Thursday, April 02, 2020

'Religious liberty' argument, once hindering LGBTQ rights, is now endangering COVID-19 prevention

It took a pandemic to bring home the fact that the LGBTQ community was attempting to tell America for the longest - the concept of 'religious liberty' is being distorted and used as a weapon. In the same manner that racists began claiming that they weren't "anti-black," just "pro-white," the religious right portrayed themselves as victims who would be "compelled" to go against their "deeply held personal beliefs" if they were supposedly forced to serve LGBTQ people, follow rules having to do with taking tax dollars, or basically afforded us the respect we are due  as taxpaying American citizens etc. Critical questions in terms of how far "religious liberty" should go were generally ignored by the media as they fell for narrative after narrative of a 'Christian bakers, florists, faith-based adoption agencies or other entities falsely portrayed as victims of LGBTQ people who simply wanted fair treatment. But now, we see how far the concept is being pushed. And it endangers more than just LGBTQ  rights. It still endangers our safety,mind you, but along with the safety of pretty much everyone else:

From The Center for American Progress:

Collective efforts to flatten the curve of COVID-19 through social distancing are critical to spreading out the rate of infection over time so that America’s health care system is not overwhelmed. “If we don’t make substantial changes, both in spreading the disease over time and expanding capacity, we’re going to run out of hospital beds,” Harvard Global Health Institute Director Dr. Ashish Jha told The New York Times. “And in that instance, we will not be able to take care of critically ill people, and people will die." 
However, at a time when it is crucial to respond thoughtfully and prudently to this pandemic, there is an alarming trend of government officials ignoring public health warnings and refusing to call on houses of worship to close. Establishing religious exemptions—in this case, by freeing houses of worship from public health order compliance—will only result in more cases of COVID-19 and greater numbers of death from the disease.
Thankfully, many religious communities, which sit at the nexus of caring for people and being a focal point of community gatherings, are leading efforts to flatten the curve. A diverse group of religious organizations, including the National Association of Evangelicals, the Church of Jesus Christ of Latter-day Saints, and the newly established National Muslim Task Force on COVID-19, have called for suspending in-person services. Many religious organizations have found new and creative ways to gather for worship, pray together, and continue community social service work. Faith community leaders deserve praise for their efforts to combat the coronavirus; they serve as trusted messengers who affect the daily lives of people of faith outside faith-specific spaces.

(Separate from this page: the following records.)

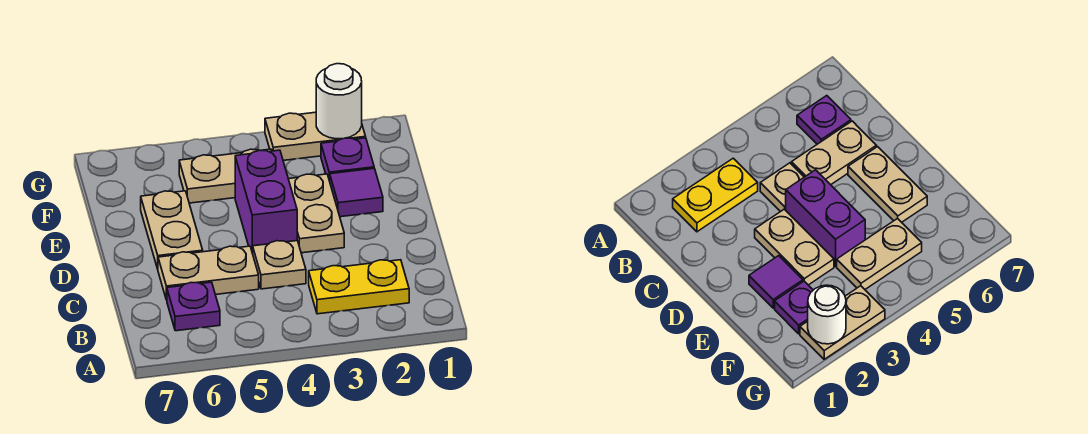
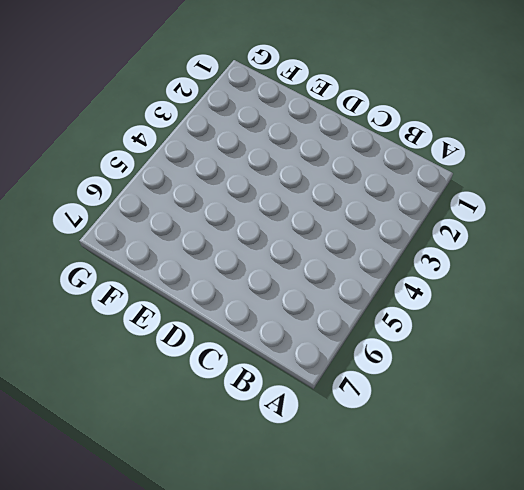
none -> yellow 1x2 plate [309,260,409,314]
none -> purple 1x1 plate [167,282,220,331]
none -> tan 1x1 plate [253,241,306,289]

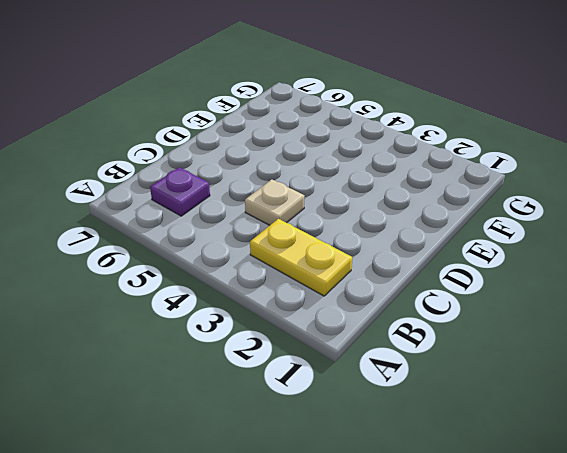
none -> tan 1x2 plate [158,246,259,300]
none -> tan 1x2 plate [289,174,344,253]
none -> purple 1x2 brick [235,150,297,253]

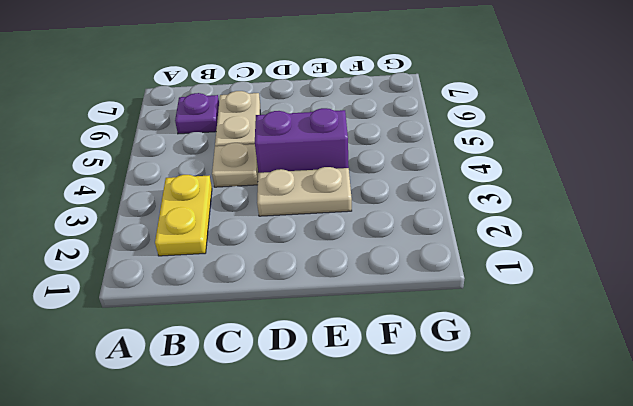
none -> tan 1x2 plate [141,191,203,269]
none -> purple 1x1 tile [330,168,383,217]
none -> purple 1x1 plate [321,138,374,181]

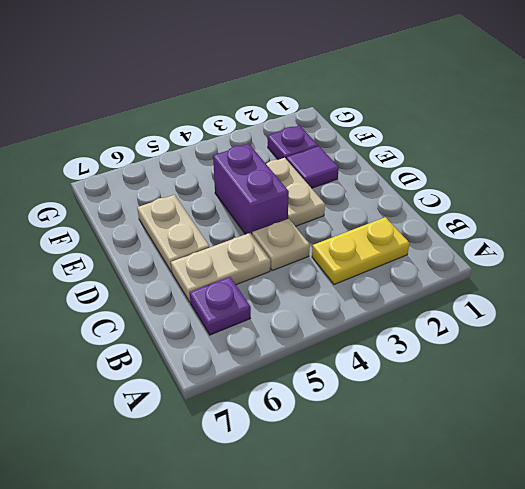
none -> tan 1x2 plate [179,149,272,203]
none -> tan 1x2 plate [265,112,366,160]
none -> white 1x1 round brick [316,64,362,139]

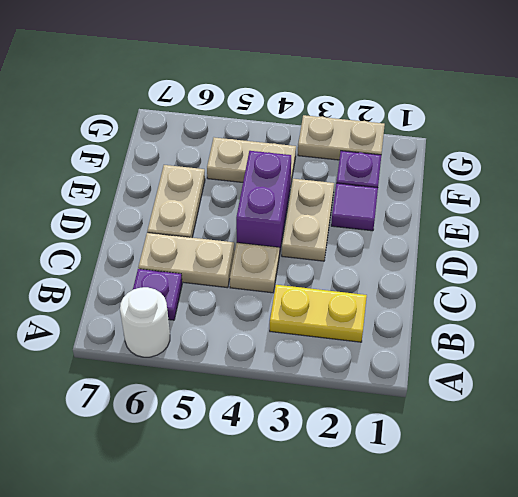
white 1x1 round brick [120,287,170,357] -> white 1x1 round brick moved to [316,64,362,139]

The publication also noted that there are churches who have chosen to vigorously ignore this. The New York Post goes into more detail:

An Evangelical pastor mocked the “pansies” who are scared of the coronavirus — as he insisted his packed church will only shut its doors “when the Rapture is taking place.” “If you cannot be saved in church, you in serious trouble,” Pastor Rodney Howard-Browne told Florida’s River Tampa Bay Church, as he encouraged congregants to hug in defiance of health warnings. 
Howard-Browne has continued to wage war against stay-at-home regulations until he was finally arrested. He has since announced that he is canceling services, but not for the sake of safety. Instead he lays the blame on the "tyrannical government." And he is not the only religious leader raising a fuss over the situation. Several Texas pastors are suing  for a religious exemption to the coronavirus stay-at-home regulations. In addition, Florida and several other states are allowing some type of exemption. In Ohio, one church is deliberately holding large services in defiance. Another church in California did the same thing. And another in Louisiana.

The irony is that VP Mike Pence and Family Research Council president Tony Perkins - both big promoters of exploiting "religious liberty" against LGBTQ people - are now pleading with people to follow stay-at-home regulations or speaking against large church gatherings.

Whatever, guys. You let the beast out of the cage. Now, you can't control it. You encouraged people to believe that their "religious liberty" matter more than the rights and dignity of LGBTQ people.  Why act so surprised when folks are now deciding that their "religious liberty" matter more than the very lives of people in general?